● **Directions for this task**:
Transcribe every line of the records that follow word for word, from the first record through the last.

*-*-*

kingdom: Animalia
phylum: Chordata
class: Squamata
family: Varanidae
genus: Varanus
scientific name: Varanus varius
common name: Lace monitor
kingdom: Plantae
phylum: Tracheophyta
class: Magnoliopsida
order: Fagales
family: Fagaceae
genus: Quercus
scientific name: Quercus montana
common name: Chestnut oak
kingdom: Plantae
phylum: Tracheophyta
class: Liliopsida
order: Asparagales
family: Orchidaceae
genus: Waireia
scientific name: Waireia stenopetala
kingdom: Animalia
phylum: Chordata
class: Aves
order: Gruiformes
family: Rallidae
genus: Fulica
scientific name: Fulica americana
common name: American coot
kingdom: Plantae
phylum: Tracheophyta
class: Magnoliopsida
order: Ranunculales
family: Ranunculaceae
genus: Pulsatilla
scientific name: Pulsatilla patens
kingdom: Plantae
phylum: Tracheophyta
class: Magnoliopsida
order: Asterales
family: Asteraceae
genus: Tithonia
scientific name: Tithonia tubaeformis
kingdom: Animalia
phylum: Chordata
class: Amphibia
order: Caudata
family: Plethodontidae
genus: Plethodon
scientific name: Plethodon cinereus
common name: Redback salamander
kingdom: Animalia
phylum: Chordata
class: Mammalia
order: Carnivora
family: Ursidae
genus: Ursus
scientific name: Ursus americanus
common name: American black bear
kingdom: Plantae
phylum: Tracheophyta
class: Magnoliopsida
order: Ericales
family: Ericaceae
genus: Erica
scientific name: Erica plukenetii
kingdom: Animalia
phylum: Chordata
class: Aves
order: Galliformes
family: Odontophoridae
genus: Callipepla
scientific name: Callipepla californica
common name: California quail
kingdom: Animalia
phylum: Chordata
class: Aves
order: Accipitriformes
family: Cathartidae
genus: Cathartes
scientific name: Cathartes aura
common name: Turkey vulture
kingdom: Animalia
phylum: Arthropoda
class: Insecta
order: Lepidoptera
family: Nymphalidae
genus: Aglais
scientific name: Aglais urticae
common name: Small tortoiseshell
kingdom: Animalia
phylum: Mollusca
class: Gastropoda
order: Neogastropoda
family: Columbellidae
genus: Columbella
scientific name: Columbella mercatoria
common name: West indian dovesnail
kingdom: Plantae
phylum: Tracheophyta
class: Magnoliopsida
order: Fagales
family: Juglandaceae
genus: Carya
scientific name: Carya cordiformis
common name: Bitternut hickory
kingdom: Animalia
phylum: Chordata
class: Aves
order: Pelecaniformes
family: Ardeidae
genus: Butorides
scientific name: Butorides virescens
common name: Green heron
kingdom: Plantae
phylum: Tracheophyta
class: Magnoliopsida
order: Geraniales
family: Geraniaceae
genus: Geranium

*-*-*

● **Worked solution**:
kingdom: Animalia
phylum: Chordata
class: Squamata
family: Varanidae
genus: Varanus
scientific name: Varanus varius
common name: Lace monitor
kingdom: Plantae
phylum: Tracheophyta
class: Magnoliopsida
order: Fagales
family: Fagaceae
genus: Quercus
scientific name: Quercus montana
common name: Chestnut oak
kingdom: Plantae
phylum: Tracheophyta
class: Liliopsida
order: Asparagales
family: Orchidaceae
genus: Waireia
scientific name: Waireia stenopetala
kingdom: Animalia
phylum: Chordata
class: Aves
order: Gruiformes
family: Rallidae
genus: Fulica
scientific name: Fulica americana
common name: American coot
kingdom: Plantae
phylum: Tracheophyta
class: Magnoliopsida
order: Ranunculales
family: Ranunculaceae
genus: Pulsatilla
scientific name: Pulsatilla patens
kingdom: Plantae
phylum: Tracheophyta
class: Magnoliopsida
order: Asterales
family: Asteraceae
genus: Tithonia
scientific name: Tithonia tubaeformis
kingdom: Animalia
phylum: Chordata
class: Amphibia
order: Caudata
family: Plethodontidae
genus: Plethodon
scientific name: Plethodon cinereus
common name: Redback salamander
kingdom: Animalia
phylum: Chordata
class: Mammalia
order: Carnivora
family: Ursidae
genus: Ursus
scientific name: Ursus americanus
common name: American black bear
kingdom: Plantae
phylum: Tracheophyta
class: Magnoliopsida
order: Ericales
family: Ericaceae
genus: Erica
scientific name: Erica plukenetii
kingdom: Animalia
phylum: Chordata
class: Aves
order: Galliformes
family: Odontophoridae
genus: Callipepla
scientific name: Callipepla californica
common name: California quail
kingdom: Animalia
phylum: Chordata
class: Aves
order: Accipitriformes
family: Cathartidae
genus: Cathartes
scientific name: Cathartes aura
common name: Turkey vulture
kingdom: Animalia
phylum: Arthropoda
class: Insecta
order: Lepidoptera
family: Nymphalidae
genus: Aglais
scientific name: Aglais urticae
common name: Small tortoiseshell
kingdom: Animalia
phylum: Mollusca
class: Gastropoda
order: Neogastropoda
family: Columbellidae
genus: Columbella
scientific name: Columbella mercatoria
common name: West indian dovesnail
kingdom: Plantae
phylum: Tracheophyta
class: Magnoliopsida
order: Fagales
family: Juglandaceae
genus: Carya
scientific name: Carya cordiformis
common name: Bitternut hickory
kingdom: Animalia
phylum: Chordata
class: Aves
order: Pelecaniformes
family: Ardeidae
genus: Butorides
scientific name: Butorides virescens
common name: Green heron
kingdom: Plantae
phylum: Tracheophyta
class: Magnoliopsida
order: Geraniales
family: Geraniaceae
genus: Geranium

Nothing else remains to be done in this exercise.